:: INPUT MATERIAL
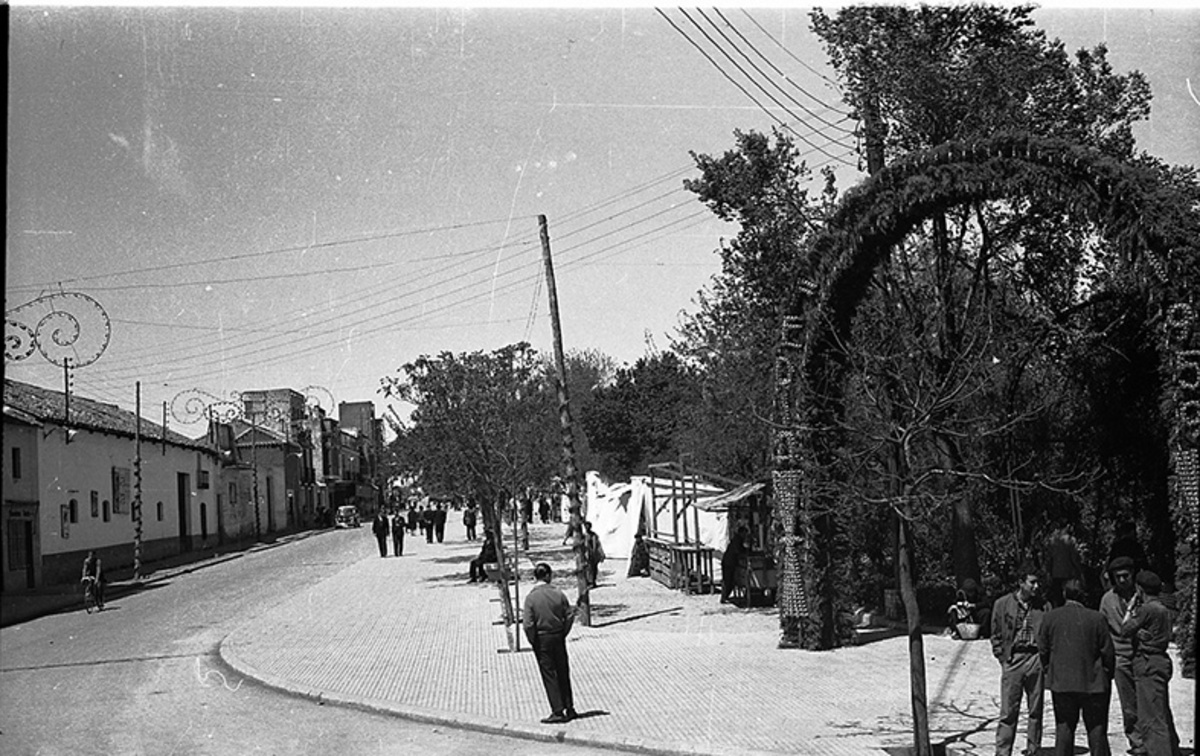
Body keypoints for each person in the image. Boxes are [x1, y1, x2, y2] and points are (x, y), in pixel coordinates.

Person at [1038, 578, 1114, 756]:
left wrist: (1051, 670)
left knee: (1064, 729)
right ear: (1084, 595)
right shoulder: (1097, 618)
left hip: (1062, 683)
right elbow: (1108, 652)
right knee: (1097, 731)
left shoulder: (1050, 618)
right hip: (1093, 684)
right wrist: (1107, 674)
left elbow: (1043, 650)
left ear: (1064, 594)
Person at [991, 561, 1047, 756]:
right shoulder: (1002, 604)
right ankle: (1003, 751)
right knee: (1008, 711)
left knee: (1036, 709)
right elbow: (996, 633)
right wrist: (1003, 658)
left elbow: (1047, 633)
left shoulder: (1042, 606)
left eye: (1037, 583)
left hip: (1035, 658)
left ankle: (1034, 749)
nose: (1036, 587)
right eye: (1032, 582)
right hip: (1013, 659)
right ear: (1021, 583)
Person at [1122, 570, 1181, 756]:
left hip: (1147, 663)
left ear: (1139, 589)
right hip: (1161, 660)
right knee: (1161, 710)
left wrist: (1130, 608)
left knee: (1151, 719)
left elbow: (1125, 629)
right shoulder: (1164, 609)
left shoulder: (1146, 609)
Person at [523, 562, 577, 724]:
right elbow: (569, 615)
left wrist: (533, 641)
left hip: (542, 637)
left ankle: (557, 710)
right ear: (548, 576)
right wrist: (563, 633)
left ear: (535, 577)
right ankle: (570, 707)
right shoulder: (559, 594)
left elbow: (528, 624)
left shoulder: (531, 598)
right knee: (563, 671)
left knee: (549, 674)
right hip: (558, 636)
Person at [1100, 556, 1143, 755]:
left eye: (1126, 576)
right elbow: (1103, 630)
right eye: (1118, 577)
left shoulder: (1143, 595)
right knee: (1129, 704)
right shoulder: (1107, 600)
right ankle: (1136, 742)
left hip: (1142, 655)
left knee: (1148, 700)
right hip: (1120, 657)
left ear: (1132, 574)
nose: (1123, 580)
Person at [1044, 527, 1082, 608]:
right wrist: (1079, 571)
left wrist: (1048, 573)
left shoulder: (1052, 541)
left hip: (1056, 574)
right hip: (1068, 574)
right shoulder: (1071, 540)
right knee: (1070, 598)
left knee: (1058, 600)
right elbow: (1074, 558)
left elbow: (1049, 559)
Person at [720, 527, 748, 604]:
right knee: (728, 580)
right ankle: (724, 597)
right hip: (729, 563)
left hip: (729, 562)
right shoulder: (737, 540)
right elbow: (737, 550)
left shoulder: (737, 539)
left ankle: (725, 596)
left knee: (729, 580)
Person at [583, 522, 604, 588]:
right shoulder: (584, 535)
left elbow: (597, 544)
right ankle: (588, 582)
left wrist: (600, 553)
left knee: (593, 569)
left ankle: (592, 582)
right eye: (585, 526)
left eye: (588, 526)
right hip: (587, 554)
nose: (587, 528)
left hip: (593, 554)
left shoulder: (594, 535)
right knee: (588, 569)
::::
:: INPUT MATERIAL
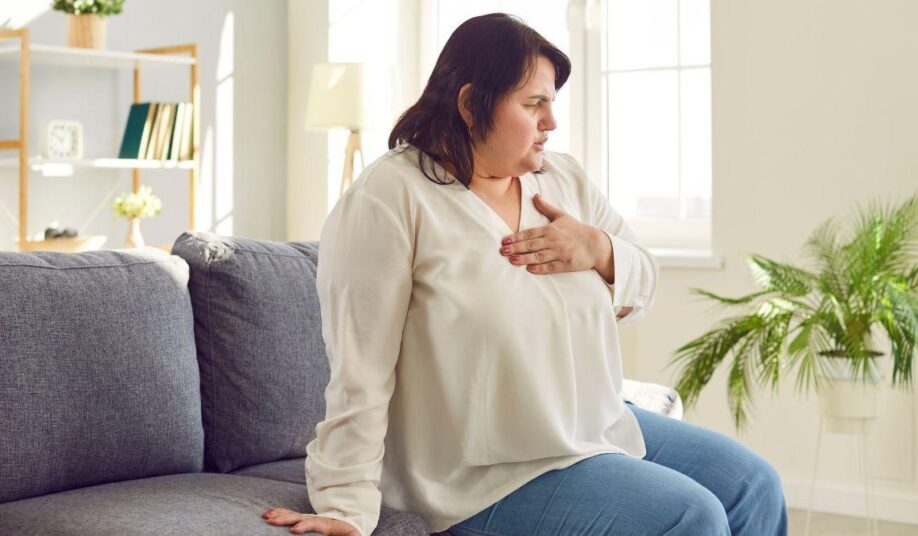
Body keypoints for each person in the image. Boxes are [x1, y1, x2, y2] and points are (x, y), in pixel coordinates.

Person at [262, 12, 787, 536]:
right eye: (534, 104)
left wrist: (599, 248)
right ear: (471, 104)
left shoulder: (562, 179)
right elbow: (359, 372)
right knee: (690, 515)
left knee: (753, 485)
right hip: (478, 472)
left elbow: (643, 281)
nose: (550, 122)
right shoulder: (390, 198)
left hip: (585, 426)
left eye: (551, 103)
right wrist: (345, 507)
::::
TRY IT →
Within the data above, the lines from the one with "nose: (1036, 587)" to the one with "right knee: (588, 569)" must be repeated exactly; no other line belongs in the answer.

RESULT →
nose: (1036, 587)
right eye: (1032, 582)
right hip: (1013, 659)
right ear: (1021, 583)
Person at [1122, 570, 1181, 756]:
left hip: (1147, 663)
left ear: (1139, 589)
right hip: (1161, 660)
right knee: (1161, 710)
left wrist: (1130, 608)
left knee: (1151, 719)
left elbow: (1125, 629)
right shoulder: (1164, 609)
left shoulder: (1146, 609)
Person at [523, 562, 577, 724]:
right elbow: (569, 615)
left wrist: (533, 641)
left hip: (542, 637)
left ankle: (557, 710)
right ear: (548, 576)
right wrist: (563, 633)
left ear: (535, 577)
right ankle: (570, 707)
right shoulder: (559, 594)
left elbow: (528, 624)
left shoulder: (531, 598)
right knee: (563, 671)
left knee: (549, 674)
right hip: (558, 636)
Person at [1100, 556, 1143, 755]:
left eye: (1126, 576)
right elbow: (1103, 630)
right eye: (1118, 577)
left shoulder: (1143, 595)
right knee: (1129, 704)
right shoulder: (1107, 600)
right ankle: (1136, 742)
left hip: (1142, 655)
left knee: (1148, 700)
right hip: (1120, 657)
left ear: (1132, 574)
nose: (1123, 580)
Person at [1044, 527, 1082, 608]:
right wrist: (1079, 571)
left wrist: (1048, 573)
left shoulder: (1052, 541)
left hip: (1056, 574)
right hip: (1068, 574)
right shoulder: (1071, 540)
right knee: (1070, 598)
left knee: (1058, 600)
right elbow: (1074, 558)
left elbow: (1049, 559)
Person at [720, 527, 748, 604]:
right knee: (728, 580)
right ankle: (724, 597)
right hip: (729, 563)
left hip: (729, 562)
right shoulder: (737, 540)
right elbow: (737, 550)
left shoulder: (737, 539)
left ankle: (725, 596)
left knee: (729, 580)
Person at [583, 522, 604, 588]:
right shoulder: (584, 535)
left elbow: (597, 544)
right ankle: (588, 582)
left wrist: (600, 553)
left knee: (593, 569)
left ankle: (592, 582)
right eye: (585, 526)
left eye: (588, 526)
right hip: (587, 554)
nose: (587, 528)
left hip: (593, 554)
left shoulder: (594, 535)
right knee: (588, 569)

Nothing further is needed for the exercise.